This should really have been the same code as in the case of full vectors. In the longer version, there is first the vector compare element, then three unpacks to make the SETCC result legal, then a truncation (which gets the original vector back). Then, the second problem I have found is also highlighted here: after the truncation (vperm) there is an inreg sign extension of i1 (vector element shift left + artim. shift right). This is also completely unnecessary, due to the defined boolean contents of the target.

I have tried to tackle these two problems, and while not being sure of exactly how this should be done, the first attempt here at least achieves the right optimizations in simple tests for all these cases.

For the extensions / truncations back and forth produced by the type legalizer, I saw three alternatives.

  1. Try to improve the legalizer to not do this. I thought this seemed bad because we probably don't want any optimizations happening in a legalize phase, right? That would however be simpler than trying to detect the cases during DAGCombiner.
  2. Add code to handle this in DAGCombiner.
  3. Do a custom lowering for the SystemZ target. It seems other targets do this, and perhaps this is what is expected?

I tried first to experiment with the DAGCombiner::visitVSELECT() method. It was not as simple as one would have hoped to detect these cases. I am not sure at all if this code is acceptable. For instance, can it be assumed that a BUILD_VECTOR used by VSELECT is always using the "normal" elements order from the vector(s) produced by SETCC(s)? Or should this (and other things) be verified?

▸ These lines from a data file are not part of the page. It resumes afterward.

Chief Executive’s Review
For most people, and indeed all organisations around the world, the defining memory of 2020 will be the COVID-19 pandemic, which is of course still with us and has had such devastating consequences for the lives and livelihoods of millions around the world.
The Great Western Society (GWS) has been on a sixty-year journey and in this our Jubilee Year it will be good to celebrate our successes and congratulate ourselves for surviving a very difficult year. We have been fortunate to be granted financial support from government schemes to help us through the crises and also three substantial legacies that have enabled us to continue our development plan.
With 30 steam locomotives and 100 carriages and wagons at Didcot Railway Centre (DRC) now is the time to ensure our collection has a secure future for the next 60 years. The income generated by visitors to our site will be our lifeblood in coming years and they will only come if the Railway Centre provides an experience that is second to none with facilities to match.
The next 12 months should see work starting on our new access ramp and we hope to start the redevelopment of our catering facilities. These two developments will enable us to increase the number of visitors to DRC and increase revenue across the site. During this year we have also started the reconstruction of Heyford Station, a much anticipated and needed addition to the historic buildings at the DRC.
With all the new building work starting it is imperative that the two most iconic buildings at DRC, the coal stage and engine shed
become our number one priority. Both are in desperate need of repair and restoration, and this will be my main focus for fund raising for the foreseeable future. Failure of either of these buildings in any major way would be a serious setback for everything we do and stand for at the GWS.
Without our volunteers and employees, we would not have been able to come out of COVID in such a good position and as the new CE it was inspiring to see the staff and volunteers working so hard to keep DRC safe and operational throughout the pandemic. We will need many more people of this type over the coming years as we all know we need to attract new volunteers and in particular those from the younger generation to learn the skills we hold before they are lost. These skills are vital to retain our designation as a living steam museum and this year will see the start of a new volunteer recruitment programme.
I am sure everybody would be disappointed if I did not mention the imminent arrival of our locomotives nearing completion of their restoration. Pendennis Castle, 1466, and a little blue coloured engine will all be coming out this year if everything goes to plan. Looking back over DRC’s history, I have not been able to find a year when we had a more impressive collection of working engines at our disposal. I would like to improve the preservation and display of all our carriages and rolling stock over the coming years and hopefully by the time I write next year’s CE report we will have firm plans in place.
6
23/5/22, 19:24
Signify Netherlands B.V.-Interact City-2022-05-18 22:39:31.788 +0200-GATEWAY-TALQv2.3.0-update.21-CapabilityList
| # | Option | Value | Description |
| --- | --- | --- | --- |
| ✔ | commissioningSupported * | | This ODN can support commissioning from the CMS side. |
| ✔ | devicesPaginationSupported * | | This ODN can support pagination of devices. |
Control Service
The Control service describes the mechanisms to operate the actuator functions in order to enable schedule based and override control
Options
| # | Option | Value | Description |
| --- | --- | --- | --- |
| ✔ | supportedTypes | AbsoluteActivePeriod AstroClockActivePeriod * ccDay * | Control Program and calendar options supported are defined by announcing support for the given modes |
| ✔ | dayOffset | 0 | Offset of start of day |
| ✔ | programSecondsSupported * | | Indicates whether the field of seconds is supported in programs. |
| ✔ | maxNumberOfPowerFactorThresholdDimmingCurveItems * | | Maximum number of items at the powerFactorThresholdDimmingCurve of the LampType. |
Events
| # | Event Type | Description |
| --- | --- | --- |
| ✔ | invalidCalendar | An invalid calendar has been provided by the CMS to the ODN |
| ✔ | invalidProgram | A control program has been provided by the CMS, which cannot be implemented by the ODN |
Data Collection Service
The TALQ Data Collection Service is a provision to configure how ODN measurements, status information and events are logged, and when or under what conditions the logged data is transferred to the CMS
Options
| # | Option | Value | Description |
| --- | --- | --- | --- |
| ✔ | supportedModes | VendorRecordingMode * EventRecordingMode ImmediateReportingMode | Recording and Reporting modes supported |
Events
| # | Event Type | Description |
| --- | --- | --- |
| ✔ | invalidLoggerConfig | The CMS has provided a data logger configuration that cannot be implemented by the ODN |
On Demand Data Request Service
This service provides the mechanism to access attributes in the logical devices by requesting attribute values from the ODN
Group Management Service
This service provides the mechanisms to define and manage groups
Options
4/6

For the second problem, of the unneeded sign extension, I added a handling for this in DAGCombiner::visitSIGN_EXTEND_INREG(). I am with this code saying that it is always true that a vector of i1's is always correct if the boolean contents is ZeroOrNegativeOneBooleanContent. So there is never a need to fix this up with a sign extension from i1. I am however neither sure here if i1 really can be treated like this. It makes sense in the examples I have worked with.

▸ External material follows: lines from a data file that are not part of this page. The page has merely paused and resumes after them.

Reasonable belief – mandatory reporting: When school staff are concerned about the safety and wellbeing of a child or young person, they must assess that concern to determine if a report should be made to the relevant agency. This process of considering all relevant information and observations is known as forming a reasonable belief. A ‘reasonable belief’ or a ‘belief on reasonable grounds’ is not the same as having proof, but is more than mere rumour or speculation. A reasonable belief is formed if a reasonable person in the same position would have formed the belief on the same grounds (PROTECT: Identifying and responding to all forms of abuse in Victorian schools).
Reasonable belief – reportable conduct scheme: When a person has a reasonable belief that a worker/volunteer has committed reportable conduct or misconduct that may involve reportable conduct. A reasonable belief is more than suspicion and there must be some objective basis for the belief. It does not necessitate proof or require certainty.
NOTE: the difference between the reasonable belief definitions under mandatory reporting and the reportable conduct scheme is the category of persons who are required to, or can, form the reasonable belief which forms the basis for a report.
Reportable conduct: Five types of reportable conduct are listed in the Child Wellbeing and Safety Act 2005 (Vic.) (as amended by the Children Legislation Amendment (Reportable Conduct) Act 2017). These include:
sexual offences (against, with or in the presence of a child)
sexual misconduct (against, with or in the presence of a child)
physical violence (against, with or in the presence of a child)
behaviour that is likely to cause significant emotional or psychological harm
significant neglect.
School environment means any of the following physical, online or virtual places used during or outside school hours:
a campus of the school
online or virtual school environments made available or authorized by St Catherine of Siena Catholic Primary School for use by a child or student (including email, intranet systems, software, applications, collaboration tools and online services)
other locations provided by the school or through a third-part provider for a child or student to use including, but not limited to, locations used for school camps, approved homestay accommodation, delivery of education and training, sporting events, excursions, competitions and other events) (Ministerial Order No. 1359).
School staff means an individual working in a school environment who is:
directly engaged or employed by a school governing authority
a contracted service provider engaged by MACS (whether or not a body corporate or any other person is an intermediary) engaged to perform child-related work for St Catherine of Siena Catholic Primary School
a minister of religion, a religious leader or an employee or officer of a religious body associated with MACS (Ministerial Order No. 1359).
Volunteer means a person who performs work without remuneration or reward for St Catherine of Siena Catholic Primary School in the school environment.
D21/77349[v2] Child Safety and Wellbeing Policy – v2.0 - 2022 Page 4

This is a first attempt, and I am not sure what the best way to improve on this is. Would it for instance be worth trying SELECT_CC instead for this target? I even tried to return TypeWidenVector in getPreferredVectorAction() for vectors of i1, but that didn't work at all in this case.

Feedback on this much appreciated.

Diff Detail

Event Timeline

jonpa created this revision.Feb 3 2017, 5:13 AM
efriedma added inline comments.
lib/CodeGen/SelectionDAG/DAGCombiner.cpp
6485

It seems like it would be simpler to produce the correct code in the first place, rather than vectorize the result which was scalarized by legalization.

7754

This doesn't make any sense; you can't assume an arbitrary vector is all zeros or all ones.

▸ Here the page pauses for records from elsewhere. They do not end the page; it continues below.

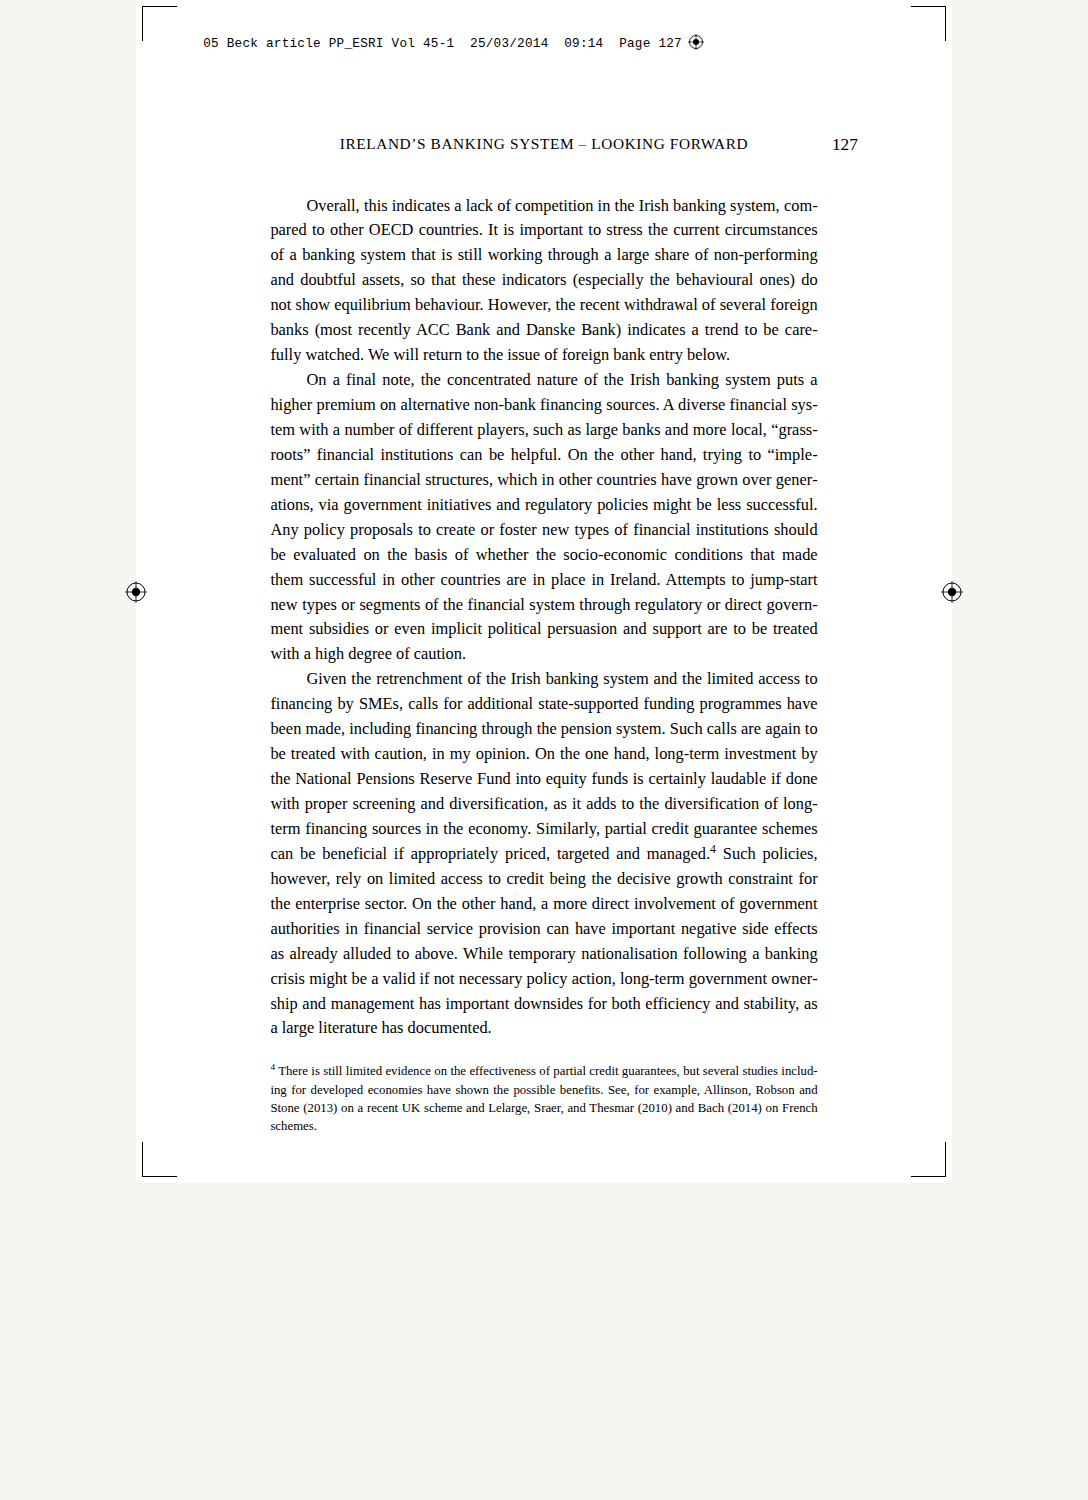05 Beck article PP_ESRI Vol 45-1 25/03/2014 09:14 Page 127
IRELAND’S BANKING SYSTEM – LOOKING FORWARD 127
Overall, this indicates a lack of competition in the Irish banking system, compared to other OECD countries. It is important to stress the current circumstances of a banking system that is still working through a large share of non-performing and doubtful assets, so that these indicators (especially the behavioural ones) do not show equilibrium behaviour. However, the recent withdrawal of several foreign banks (most recently ACC Bank and Danske Bank) indicates a trend to be carefully watched. We will return to the issue of foreign bank entry below.
On a final note, the concentrated nature of the Irish banking system puts a higher premium on alternative non-bank financing sources. A diverse financial system with a number of different players, such as large banks and more local, “grass-roots” financial institutions can be helpful. On the other hand, trying to “implement” certain financial structures, which in other countries have grown over generations, via government initiatives and regulatory policies might be less successful. Any policy proposals to create or foster new types of financial institutions should be evaluated on the basis of whether the socio-economic conditions that made them successful in other countries are in place in Ireland. Attempts to jump-start new types or segments of the financial system through regulatory or direct government subsidies or even implicit political persuasion and support are to be treated with a high degree of caution.
Given the retrenchment of the Irish banking system and the limited access to financing by SMEs, calls for additional state-supported funding programmes have been made, including financing through the pension system. Such calls are again to be treated with caution, in my opinion. On the one hand, long-term investment by the National Pensions Reserve Fund into equity funds is certainly laudable if done with proper screening and diversification, as it adds to the diversification of long-term financing sources in the economy. Similarly, partial credit guarantee schemes can be beneficial if appropriately priced, targeted and managed.4 Such policies, however, rely on limited access to credit being the decisive growth constraint for the enterprise sector. On the other hand, a more direct involvement of government authorities in financial service provision can have important negative side effects as already alluded to above. While temporary nationalisation following a banking crisis might be a valid if not necessary policy action, long-term government ownership and management has important downsides for both efficiency and stability, as a large literature has documented.
4 There is still limited evidence on the effectiveness of partial credit guarantees, but several studies including for developed economies have shown the possible benefits. See, for example, Allinson, Robson and Stone (2013) on a recent UK scheme and Lelarge, Sraer, and Thesmar (2010) and Bach (2014) on French schemes.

jonpa updated this revision to Diff 87208.Feb 6 2017, 3:47 AM

It seems like it would be simpler to produce the correct code in the first place, rather than vectorize the result which was scalarized by legalization.

I agree, so this time I have tried to do it during type legalization.

This doesn't make any sense; you can't assume an arbitrary vector is all zeros or all ones.

I was hoping maybe some check might make this legal. Anyway, this isn't needed anymore because the extend is not anymore generated in the first place.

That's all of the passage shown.